# DATASET
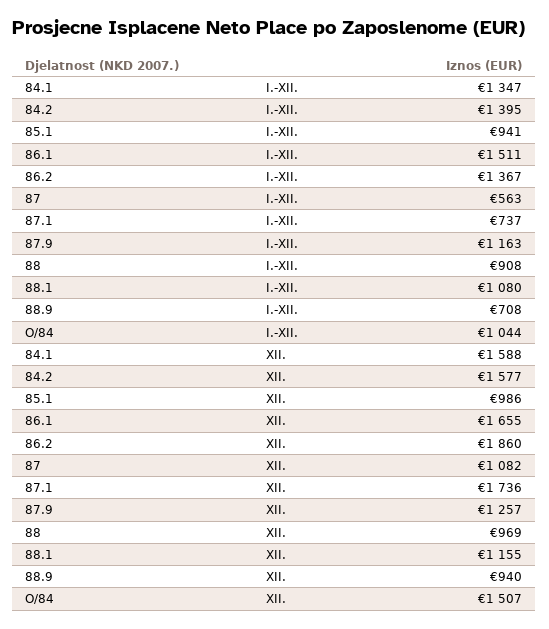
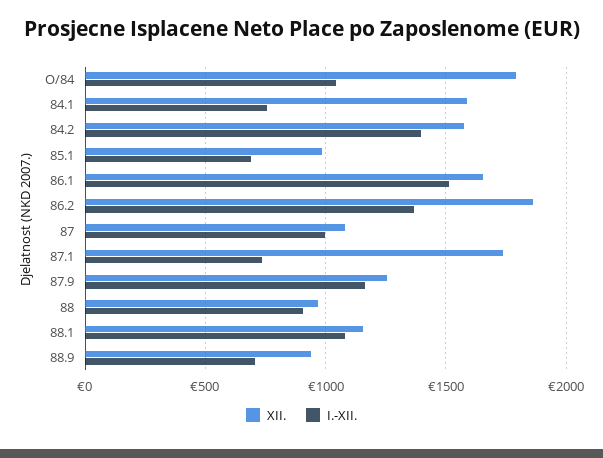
I.-XII., 84.1: 1347 -> 750
I.-XII., 85.1: 941 -> 700
I.-XII., 87: 563 -> 1000
XII., O/84: 1507 -> 1800

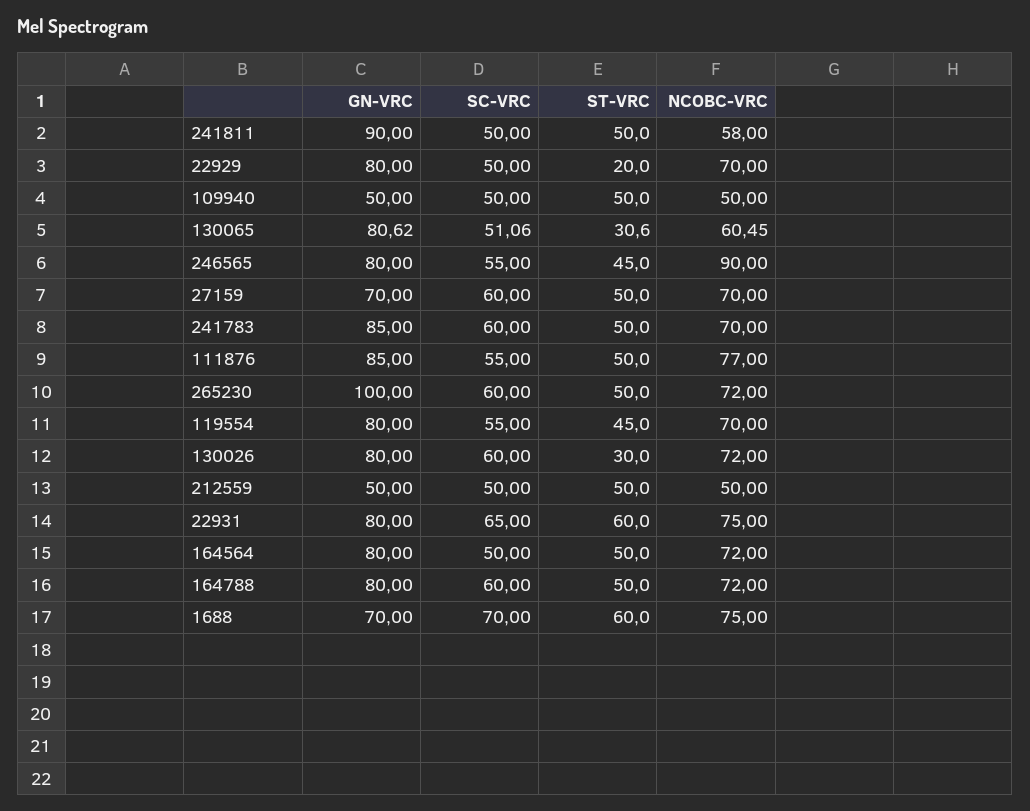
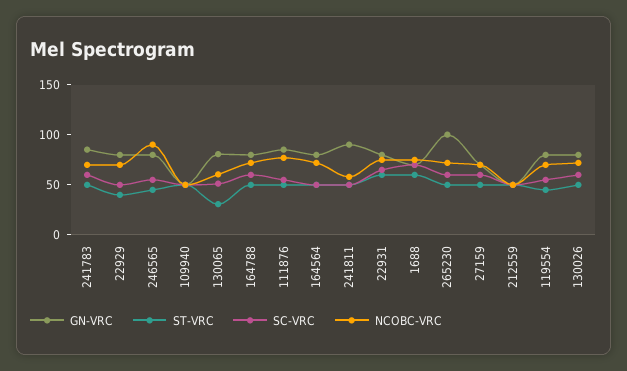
ST-VRC, 22929: 20 -> 40
ST-VRC, 130026: 30 -> 50

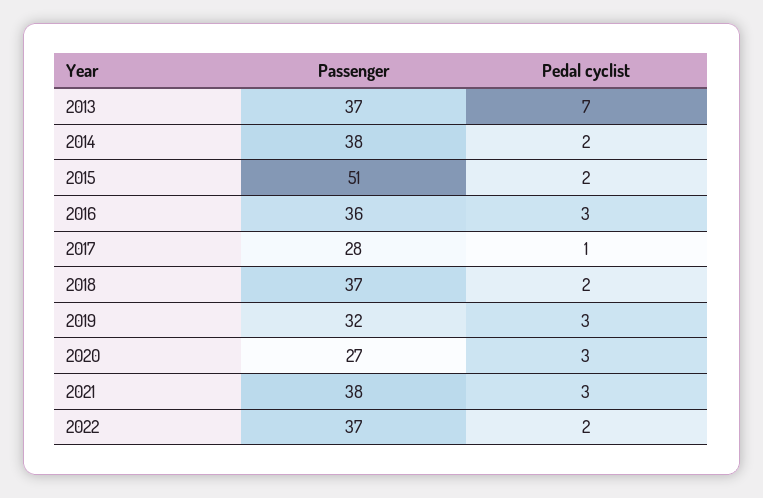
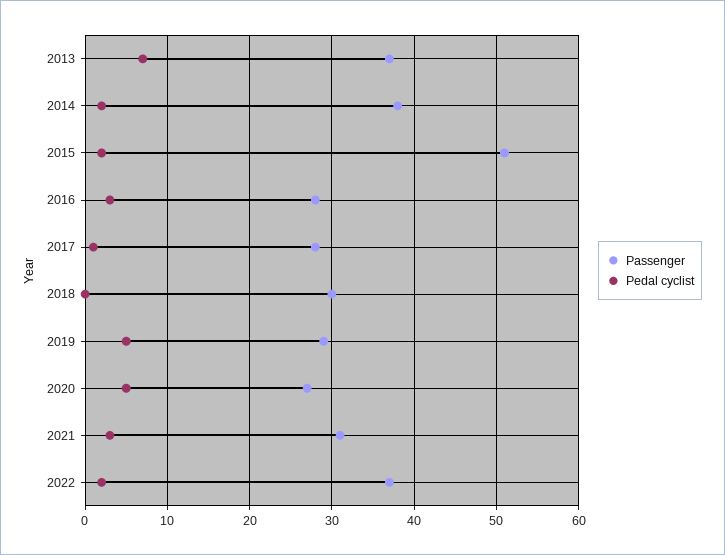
Passenger, 2016: 36 -> 28
Passenger, 2018: 37 -> 30
Pedal cyclist, 2018: 2 -> 0
Passenger, 2019: 32 -> 29
Pedal cyclist, 2019: 3 -> 5
Pedal cyclist, 2020: 3 -> 5
Passenger, 2021: 38 -> 31

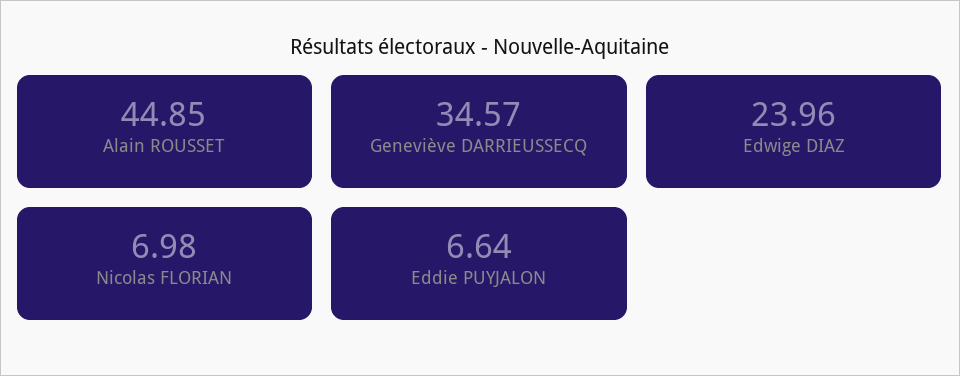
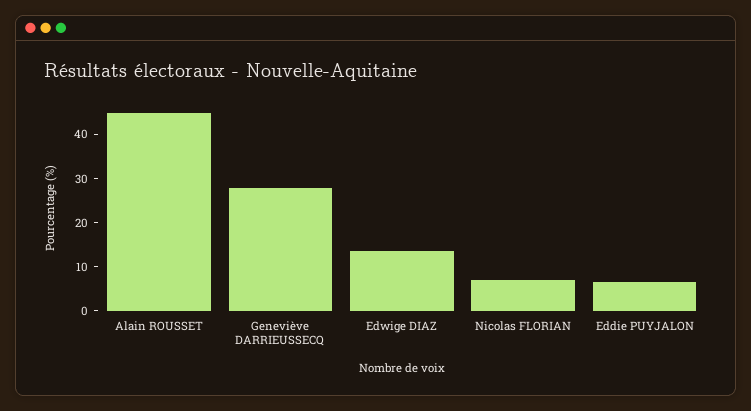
Geneviève DARRIEUSSECQ: 34.57 -> 28
Edwige DIAZ: 23.96 -> 14

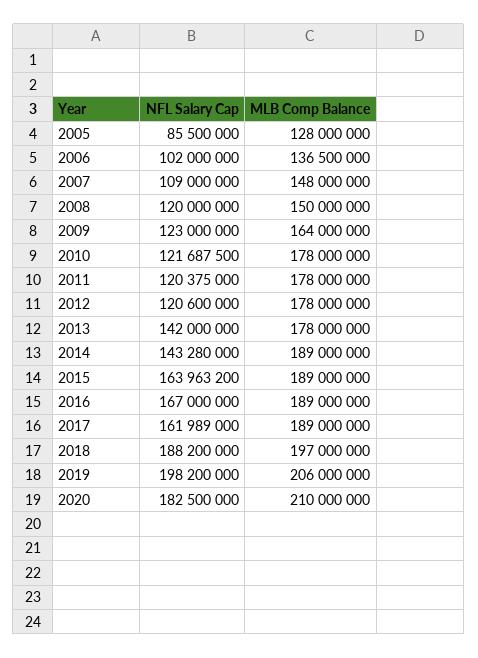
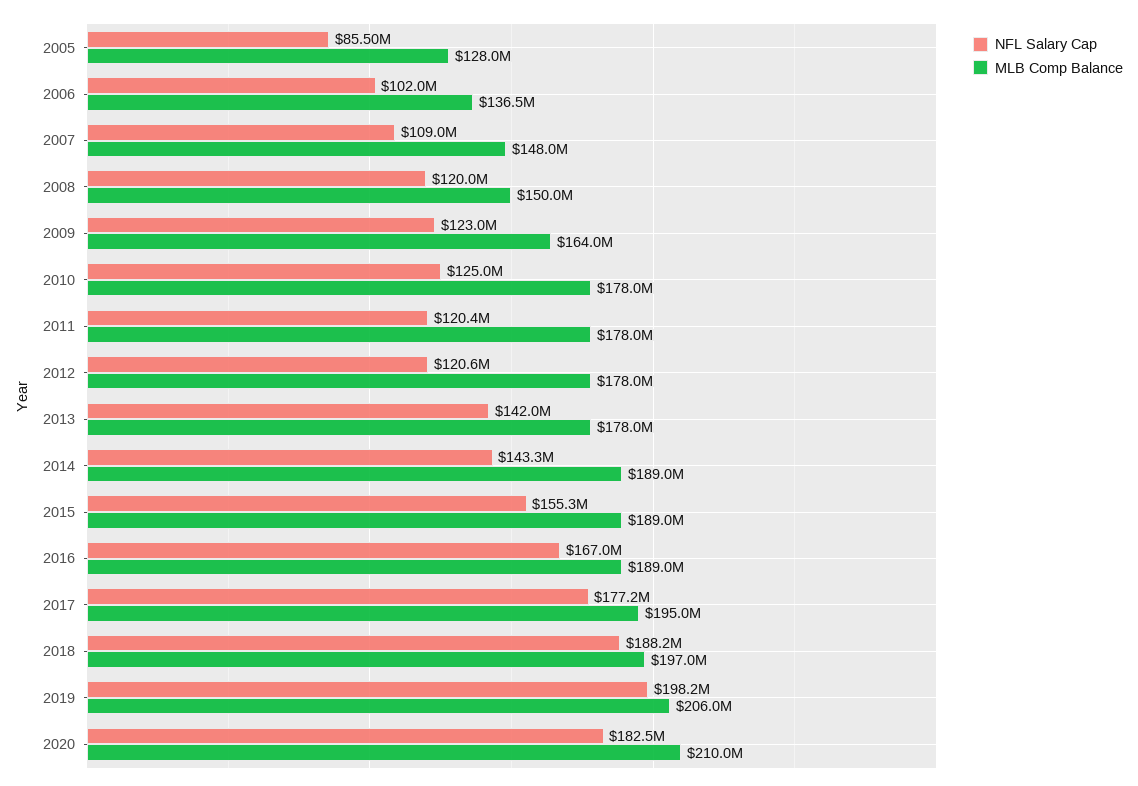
NFL Salary Cap, 2010: 121687500 -> 125000000
NFL Salary Cap, 2015: 163963200 -> 155300000
NFL Salary Cap, 2017: 161989000 -> 177200000
MLB Comp Balance, 2017: 189000000 -> 195000000

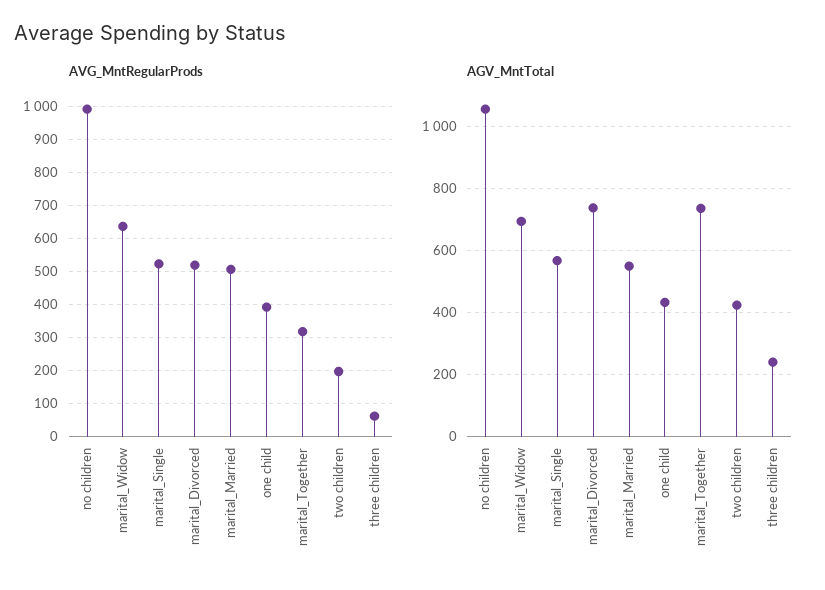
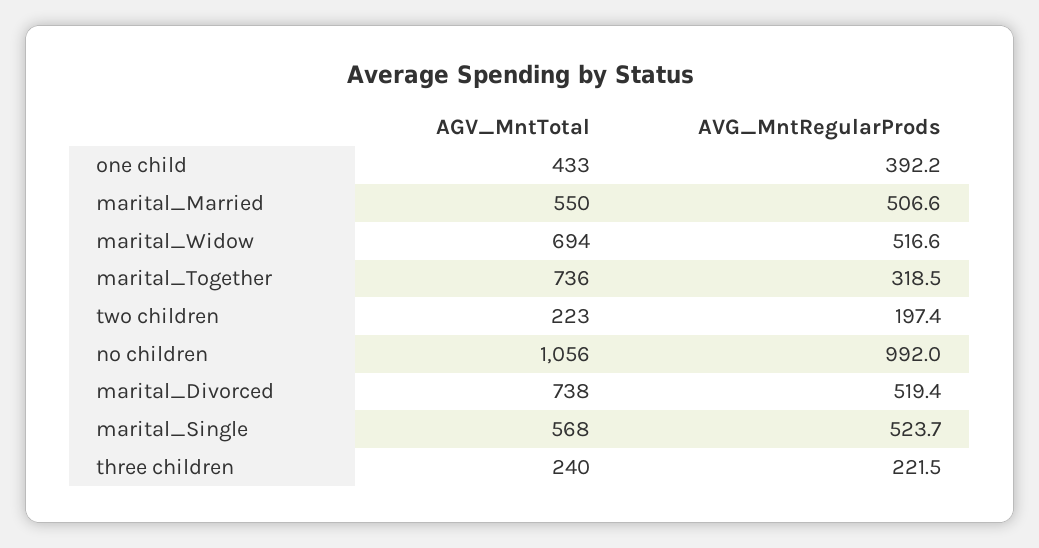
AVG_MntRegularProds, marital_Widow: 640 -> 516.6
AVG_MntRegularProds, three children: 60 -> 221.5
AGV_MntTotal, two children: 420 -> 223

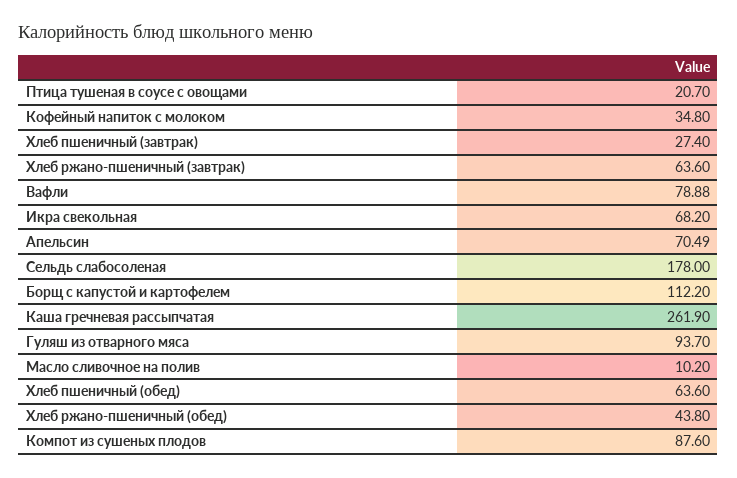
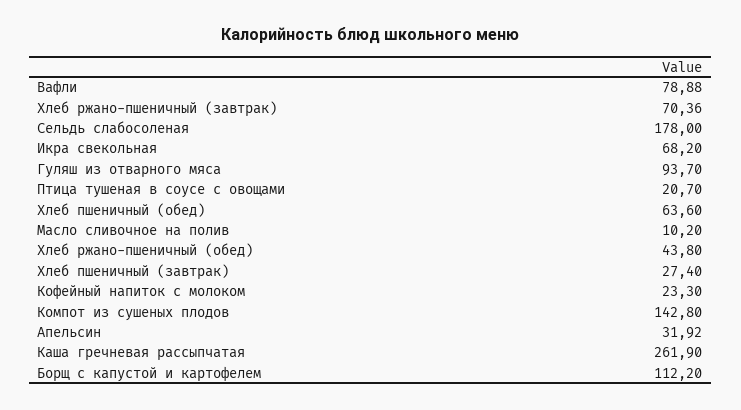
Кофейный напиток с молоком: 34.8 -> 23.3
Хлеб ржано-пшеничный (завтрак): 63.6 -> 70.36
Апельсин: 70.49 -> 31.92
Компот из сушеных плодов: 87.6 -> 142.8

# ASSIGNMENT
Retype the entries above exactly, starting at their first line and ending with the line that holds "MLB Comp Balance, 2017: 189000000"; pictures stay out.

# THE ANSWER
I.-XII., 84.1: 1347 -> 750
I.-XII., 85.1: 941 -> 700
I.-XII., 87: 563 -> 1000
XII., O/84: 1507 -> 1800

ST-VRC, 22929: 20 -> 40
ST-VRC, 130026: 30 -> 50

Passenger, 2016: 36 -> 28
Passenger, 2018: 37 -> 30
Pedal cyclist, 2018: 2 -> 0
Passenger, 2019: 32 -> 29
Pedal cyclist, 2019: 3 -> 5
Pedal cyclist, 2020: 3 -> 5
Passenger, 2021: 38 -> 31

Geneviève DARRIEUSSECQ: 34.57 -> 28
Edwige DIAZ: 23.96 -> 14

NFL Salary Cap, 2010: 121687500 -> 125000000
NFL Salary Cap, 2015: 163963200 -> 155300000
NFL Salary Cap, 2017: 161989000 -> 177200000
MLB Comp Balance, 2017: 189000000 -> 195000000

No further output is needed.